RAID (0+1): Disk Striping with Mirroring
RAID (0+1) combines RAID0 and RAID1 - Mirroring and Striping. RAID (0+1) allows multiple drive failures because of the redundancy by pairing hard drives. If there are more than two hard drives included in a RAID1 array, RAID (0+1) will be automatically applied.
| RAID(0+1) | |
|---|---|
| Minimum Disks Required | 4 |
| Capacity | N/2 |
| Redundancy | Yes |

RAID3: Disk Striping with Dedicated Parity Disk
RAID3 performs Block Striping with Dedicated Parity. One drive member is dedicated to storing the parity data.
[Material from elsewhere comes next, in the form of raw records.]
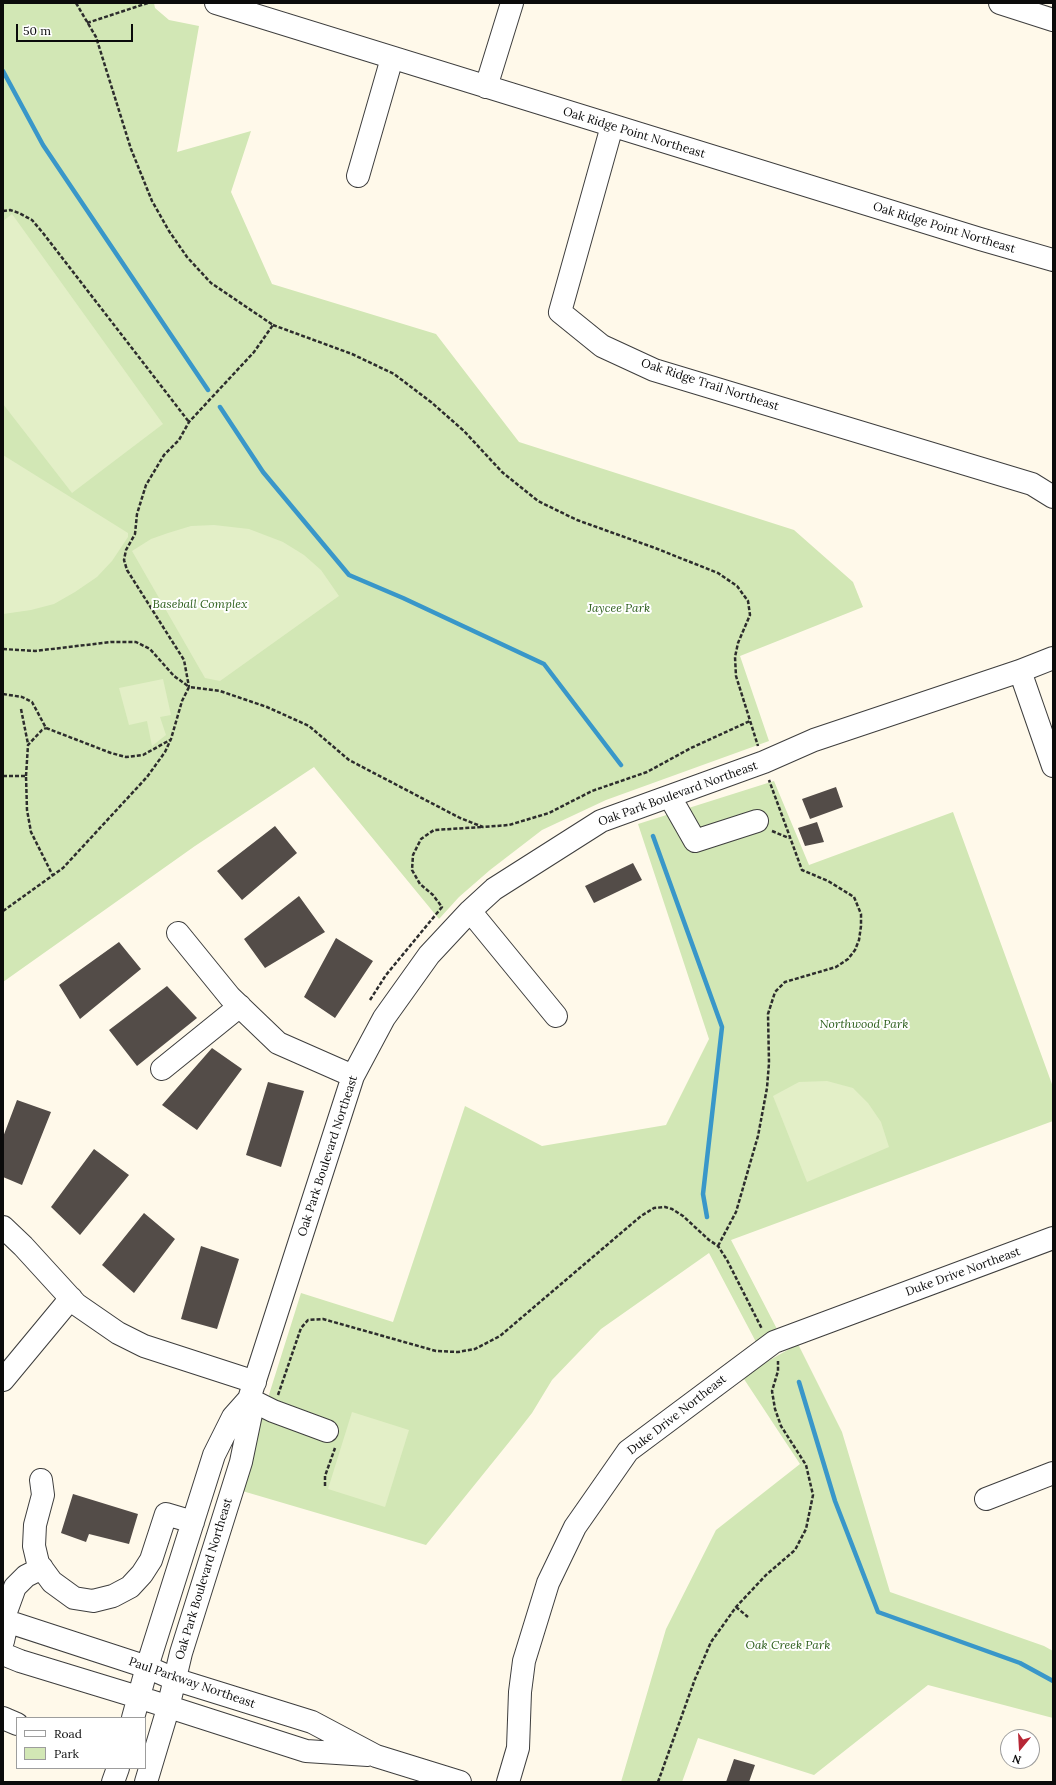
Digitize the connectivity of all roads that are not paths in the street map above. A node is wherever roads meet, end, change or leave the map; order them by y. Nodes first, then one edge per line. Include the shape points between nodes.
1 (216, 3) edge
2 (512, 3) edge
3 (1000, 3) edge
4 (1053, 20) edge
5 (392, 58) junction
6 (486, 87) junction
7 (612, 126) junction
8 (358, 176) dead end
9 (1053, 260) edge
10 (1053, 497) edge
11 (1053, 658) edge
12 (1020, 671) junction
13 (1053, 766) edge
14 (670, 797) junction
15 (757, 821) dead end
16 (470, 911) junction
17 (178, 933) dead end
18 (240, 1006) junction
19 (556, 1016) dead end
20 (162, 1069) dead end
21 (353, 1076) junction
22 (3, 1227) edge
23 (1053, 1238) edge
24 (71, 1298) junction
25 (3, 1380) edge
26 (252, 1391) junction
27 (327, 1431) road end
28 (1053, 1473) edge
29 (41, 1480) dead end
30 (986, 1499) dead end
31 (193, 1522) junction
32 (42, 1568) junction
33 (3, 1620) edge
34 (3, 1641) edge
35 (3, 1654) edge
36 (147, 1666) junction
37 (174, 1679) junction
38 (138, 1697) junction
39 (168, 1707) junction
40 (133, 1717) edge
41 (3, 1718) edge
42 (16, 1724) edge
43 (376, 1756) junction
44 (118, 1769) edge
45 (113, 1782) edge
46 (146, 1782) edge
47 (460, 1782) edge
48 (508, 1782) edge

1 - 5 street, Oak Ridge Point Northeast
2 - 6 street
3 - 4 street
5 - 6 street, Oak Ridge Point Northeast
5 - 8 street
6 - 7 street, Oak Ridge Point Northeast
7 - 9 street, Oak Ridge Point Northeast
7 - 10 street, Oak Ridge Trail Northeast via 560,312 602,346 654,370 1032,484
11 - 12 street, Oak Park Boulevard Northeast
12 - 13 street
12 - 14 street, Oak Park Boulevard Northeast via 814,740 764,762
14 - 15 street via 695,841
14 - 16 street, Oak Park Boulevard Northeast via 601,821 494,889
16 - 19 street
16 - 21 street, Oak Park Boulevard Northeast via 429,955 384,1018
17 - 18 street
18 - 20 street
18 - 21 street via 278,1043
21 - 26 street, Oak Park Boulevard Northeast
22 - 24 street
23 - 48 street, Duke Drive Northeast via 780,1339 628,1450 575,1527 548,1583 524,1661 518,1748
24 - 25 street
24 - 26 street via 118,1333
26 - 27 street via 273,1411
26 - 31 street, Oak Park Boulevard Northeast via 233,1416 214,1455
26 - 37 street, Oak Park Boulevard Northeast via 251,1414 241,1462
28 - 30 street
29 - 32 street via 43,1494 35,1525 34,1546 38,1563
31 - 32 street via 166,1514 151,1560 142,1574 130,1587 113,1596 93,1601 74,1598 52,1582
31 - 36 street, Oak Park Boulevard Northeast
32 - 33 street via 26,1576 15,1587
33 - 34 street
33 - 36 street, Paul Parkway Northeast
35 - 38 street, Paul Parkway Northeast
36 - 37 street, Paul Parkway Northeast
36 - 38 street, Oak Park Boulevard Northeast
37 - 39 street, Oak Park Boulevard Northeast
37 - 43 street, Paul Parkway Northeast via 312,1722
38 - 39 street, Paul Parkway Northeast
38 - 40 street, Oak Park Boulevard Northeast
39 - 43 street, Paul Parkway Northeast via 306,1751
39 - 46 street, Oak Park Boulevard Northeast
41 - 42 street
43 - 47 street, Paul Parkway Northeast
44 - 45 street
When a drive member fails, the controller can recover/regenerate the lost data of the failed drive by comparing and re-calculating data on the remaining members.
| RAID(0+1) | |
|---|---|
| Minimum Disks Required | 3 |
| Capacity | N-1 |
| Redundancy | Yes |

RAID5: Striping with Interspersed Parity
RAID5 is similar to RAID3 but the parity data is not stored in a dedicated hard drive. Parity information is interspersed across all members of the array. In the event of a drive failure, the controller can recover/regenerate the lost data on the failed drive by comparing and re-calculating data on the remaining drives.
| RAID5 | |
|---|---|
| Minimum Disks Required | 3 |
| Capacity | N-1 |
| Redundancy | Yes |

RAID6 : Striping with Redundant (P+Q) Parity Scheme
| RAID6 | |
|---|---|
| Minimum Disks Required | 4 |
| Capacity | N-2 |
| Redundancy | Yes |

RAID5 has been popular for it provides combined performance from its member drives and reasonable protection against single disk failure. However, when RAID systems grow larger and applications become more complex, the RAID5 protection can be insufficient. In the event of single drive failure, the occurrence of bad blocks on yet another member drive can render the affected data stripes unusable. RAID6 improves RAID5 and provides a significantly higher level of fault tolerance in terms of its ability to withstand two (2) of its member drives to fail at the same time.
RAID6 is similar to RAID5 but two parity blocks are available within each data stripe across the member drives. Each RAID6 array uses two (2) member drives for storing parity data. The RAID6 algorithm computes two separate sets of parity data and distributes them to different members when writing to the array.
Each disk drive contains the same number of data blocks. Parity information is consequentially interspersed across the array following the preset algorithms. A RAID6 array can tolerate the failure of more than one disk drive; or, in the degraded mode, one drive failure and bad blocks on the other. In the event of disk drive failure, the controller can recover/regenerate the lost data without the interruption to I/O access.
RAID 10, 30, and 50: Striping Sub-arrays
RAID 10, RAID 30, and RAID 50 are implemented as logical volumes. A logical volume is a combination of RAID0 (Striping) and other RAID levels; e.g. a RAID50 volume is one that consists of RAID5 sub-arrays. Data written to a logical volume is first broken into smaller data segments and then striped across the logical drives included in the volume. Each logical drive then distributes data segments to its member drives according to its mirroring, parity, or striping scheme.